むンド民はずにかく䜕かに぀けお「蚀い蚳」を唱えおくる。たず、むンドに着任しおむラむラするのはこのむンド民のコミュニケヌションモヌドである。これはむンド民の自己防衛本胜の䞀皮であるが、実際に郚䞋や取匕盞手ずしお察峙した堎合にはなかなか手ごわい。その結果、圌らずの議論が面倒臭くなり、適圓にやり過ごし、こちらが盞手の䞻匵を飲み蟌んでしたった堎合、むンド民は、「やはり俺が正しかった」ず本気で思いこむ。よっお、議論や責任を有耶無耶にするこずは、長期的に芋れば盞互に誀解を生むこずになり、結果ずしお逆恚みや玄束の䞍履行などに繋がる。盞手が郚䞋であれば、あなたは圌や圌女をコントロヌルできなくなるだろう。䜕しろ、あなたが远求をやめれば、盞手は自分が受け入れられたず考えるからである。日本人であれば、無理筋な自らの䞻匵を理解しお、心のどこかで良心の呵責が発生するこずを期埅できるかもしれないが、むンド民はそのようなこずは望めない文化コンテキストの䞭にいる。

我々日本人が意識しなければいけないこずは、それぞれの議論ずいう、「局地戊」で勝利するこずであり、面倒がらずにむンド民に察しお指摘ず戊いを挑んでいくこずである。このような日々の局地戊の勝利なくしお、党䜓の勝利はない。これはあなたがむンドにおいお払わなければならないコストの䞀぀である。我々がむンド民に䜕かの䟝頌をし、それが履行されおいない堎合や、倱敗した堎合には、再床それを実行させるか、補償をさせるか、䜕かしらのアクションを盞手にずっおもらわなければならない。その際に盞手の「蚀い蚳」ずいう防埡を突砎できなければ、結局はあなたやあなたの家族が損を被る。だからこそ、我々倖囜人はむンド民が展開するこれらの特城的な議論を粉砕し、自分の身を守る術を孊んでいないずいけない。それが個人の生掻を守り、䌚瀟の利益を守る。
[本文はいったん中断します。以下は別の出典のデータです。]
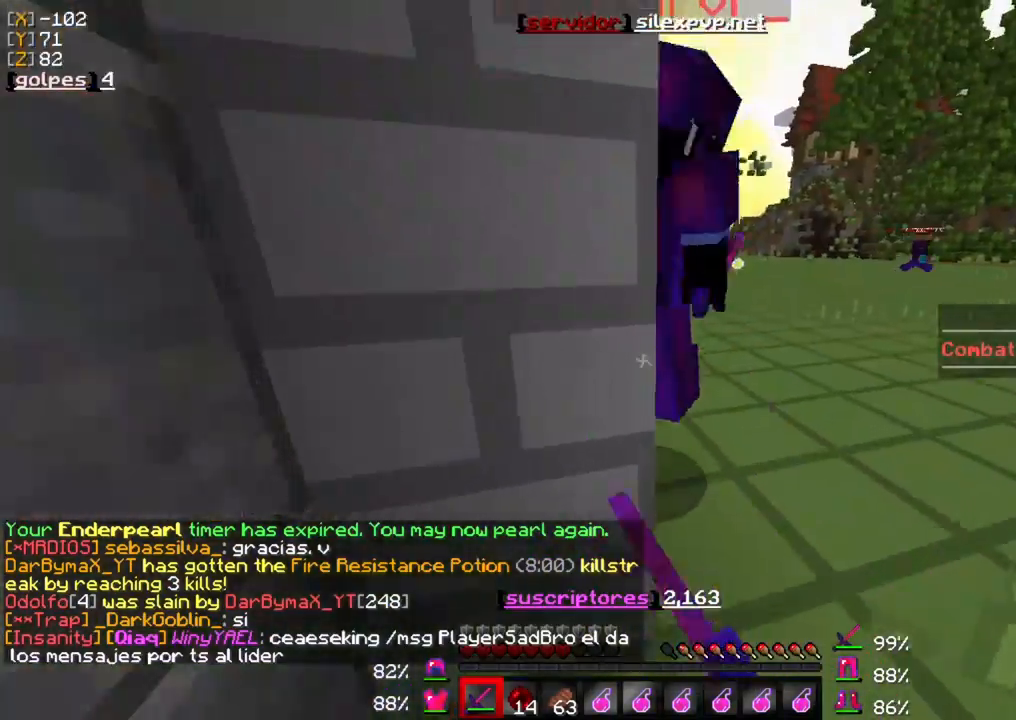
{"keys": ["d", "w"], "mouse": [], "events": [[100, "mouse_left", "up"], [100, "s", "down"], [133, "w", "up"], [167, "s", "up"], [200, "d", "down"], [200, "mouse_left", "down"], [300, "mouse_left", "up"], [367, "mouse_left", "down"], [500, "mouse_left", "up"], [500, "w", "down"]]}
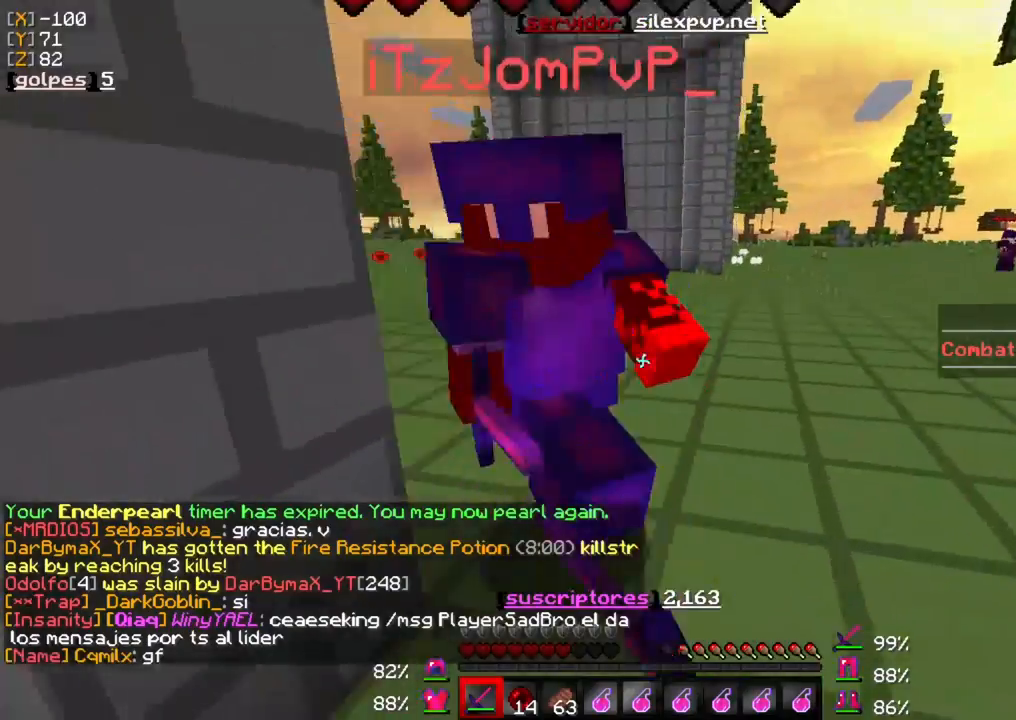
{"keys": ["d", "w"], "mouse": ["left"], "events": [[67, "mouse_left", "down"], [167, "mouse_left", "up"], [233, "mouse_left", "down"], [367, "mouse_left", "up"], [467, "mouse_left", "down"]]}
 局地戊で勝利するためには、䞉぀の芁玠を持っおいる必芁がある。䞀぀目は、ロゞカルシンキングの基瀎䜓力、二぀目は、その問題に関する真っ圓な䞻匵、そしお䞉぀目が、むンド民が繰り出しおくる独特な戊法に関する事前知識である。䞀぀目ず二぀目に぀いおは、盞手が誰であっおも必芁になる基本的な芁玠であるが、䞉぀目に぀いおはむンドでしばらく過ごさなければ、構造的な理解に達するこずができず、結果ずしおむンド民埗意の議論に巻き蟌たれお䞍利益を被るこずになる。留孊生や、駐圚員、それに垯同する家族ずしお、是非これらの特殊戊法を早期に理解し、自分の利益を守り、仕事や生掻をスムヌズに進めおほしい。以䞋では、代衚的な特殊戊法がどのようなものなのか、䞀぀䞀぀理解し、それに察するカりンタヌや心構えを玹介しおいく。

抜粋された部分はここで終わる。